• _INPUT FOR THIS TASK_:
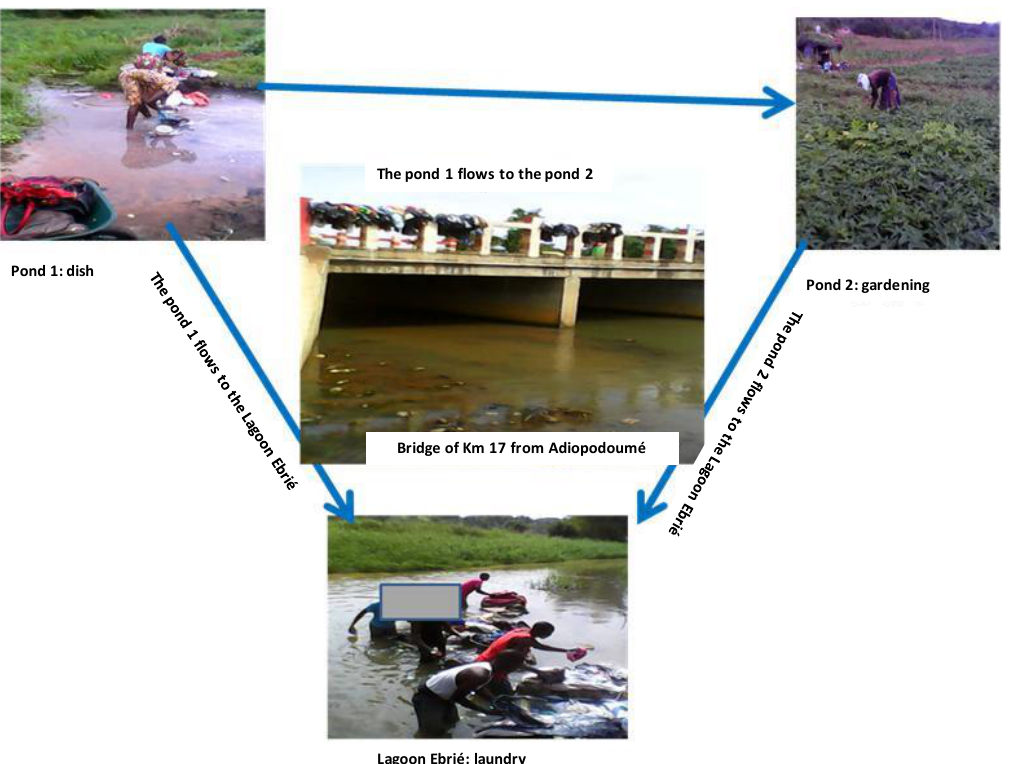
Figure 2. A proposed ecosystem of mycolactone producing mycobacteria in Adiopodoumé. Three water bodies (pond 1, pond 2 and Ebrié lagoon), frequently used by the community of Adiopodoumé for washing dishes, laundry, and gardening activities, were selected for the study. Pond 1 flowed into pond 2 and they both ran to Ebrié lagoon through the Adiopodoumé Km 17 Bridge. These environmental water bodies represent potential sources of infection by mycolactone producing mycobacteria (MPMs). The transmission of MPMs to humans could occur by direct contact with contaminated environmental samples through skin microtraumatism.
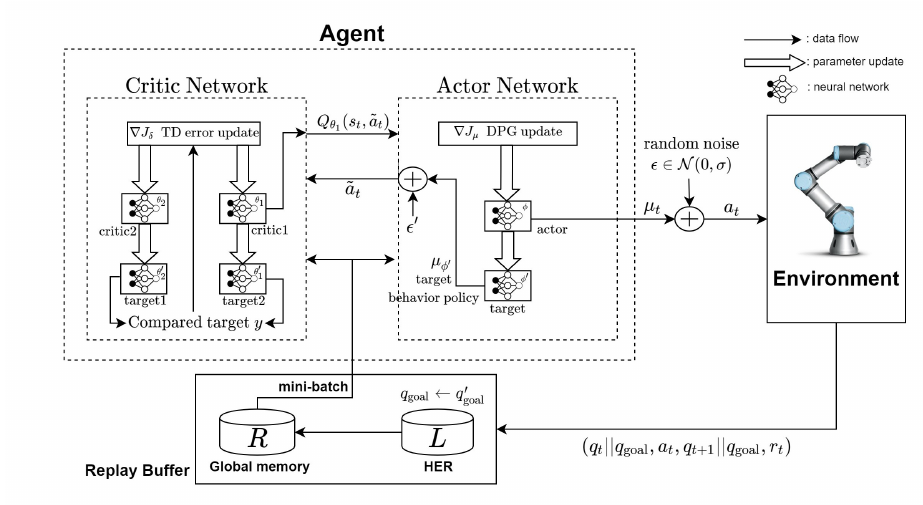
Figure 2. Structure of TD3 (Twin Delayed Deep Deterministic Policy Gradient) with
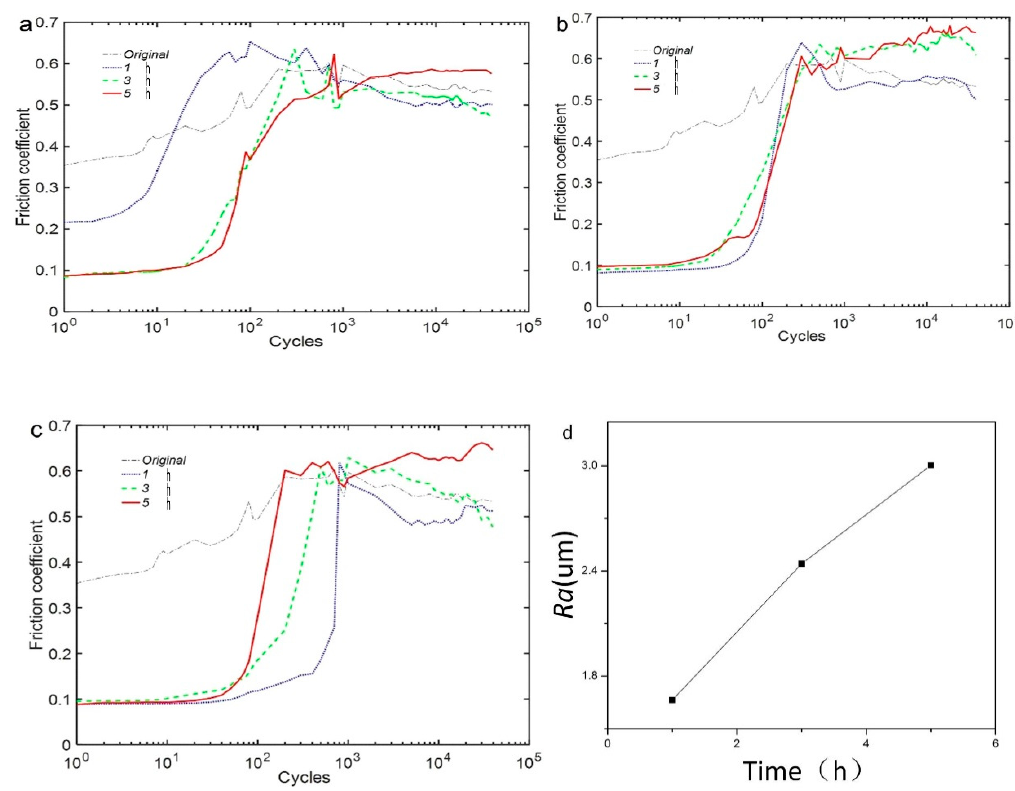
Figure 8. Friction coefficients of thermal oxidation-treated samples under the oxidation temperature of ( a ) 200 °C , ( b ) 300 °C, and ( c ) 400 °C as a function of the number of cycles. Roughness of thermal oxidation-treated samples under the oxidation temperature of ( d ) 300 °C .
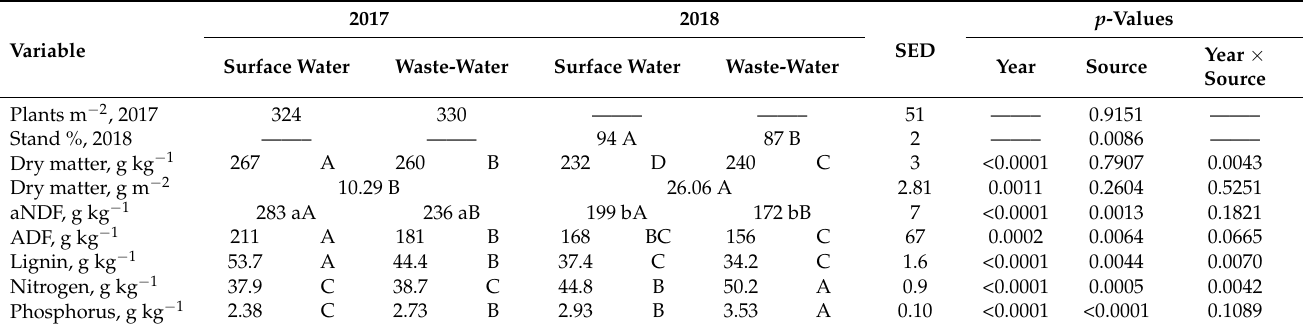
Table 6. Alfalfa plant counts, stand percentage, dry matter production, and selected plant chemical components after planting and one year after alfalfa establishment when irrigated with surface water or treated municipal wastewater (Class 1B, UV-irradiated). Values are the means of four replicates within each water source strip plot each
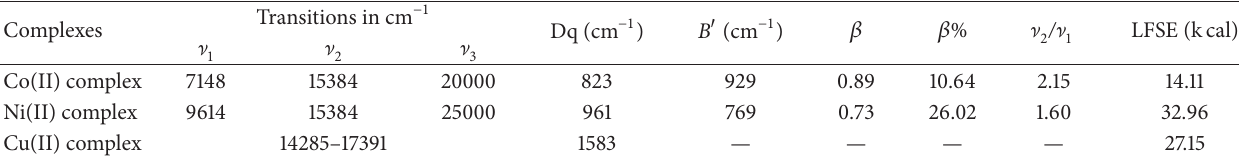
Table 4: Electronic spectral bands and ligand field parameters of the Co(II), Ni(II), and Cu(II) complexes in DMF (10 −3 M) solution.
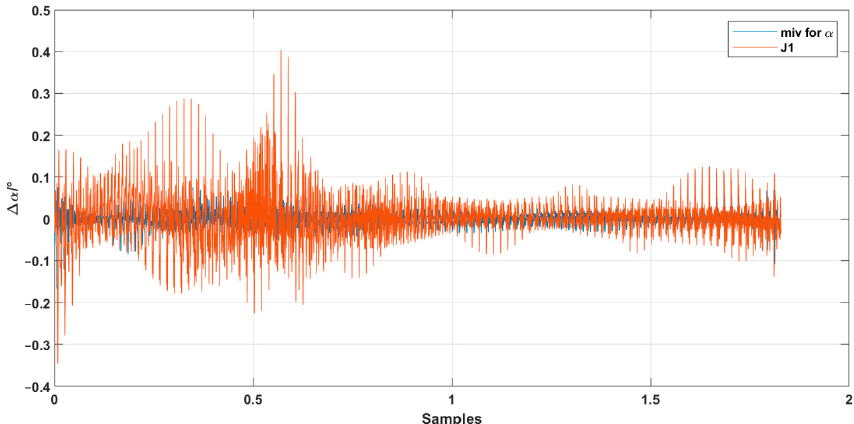
Figure 1. The illustration of the candidate locations. Table 1. The comparisons of the prediction error.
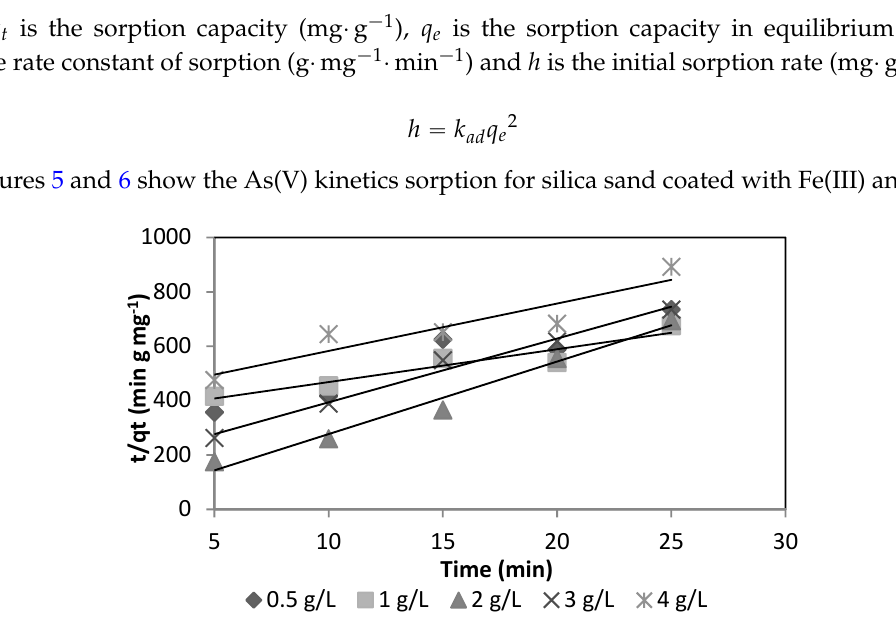
Figure 4. FTIR spectrum of goethite in absence and presence of As(V).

• _WHAT TO PRODUCE_:
Copy out each line of the listing where the string "with" appears.

• _EXPECTED OUTPUT_:
Figure 2. A proposed ecosystem of mycolactone producing mycobacteria in Adiopodoumé. Three water bodies (pond 1, pond 2 and Ebrié lagoon), frequently used by the community of Adiopodoumé for washing dishes, laundry, and gardening activities, were selected for the study. Pond 1 flowed into pond 2 and they both ran to Ebrié lagoon through the Adiopodoumé Km 17 Bridge. These environmental water bodies represent potential sources of infection by mycolactone producing mycobacteria (MPMs). The transmission of MPMs to humans could occur by direct contact with contaminated environmental samples through skin microtraumatism.
Figure 2. Structure of TD3 (Twin Delayed Deep Deterministic Policy Gradient) with
Table 6. Alfalfa plant counts, stand percentage, dry matter production, and selected plant chemical components after planting and one year after alfalfa establishment when irrigated with surface water or treated municipal wastewater (Class 1B, UV-irradiated). Values are the means of four replicates within each water source strip plot each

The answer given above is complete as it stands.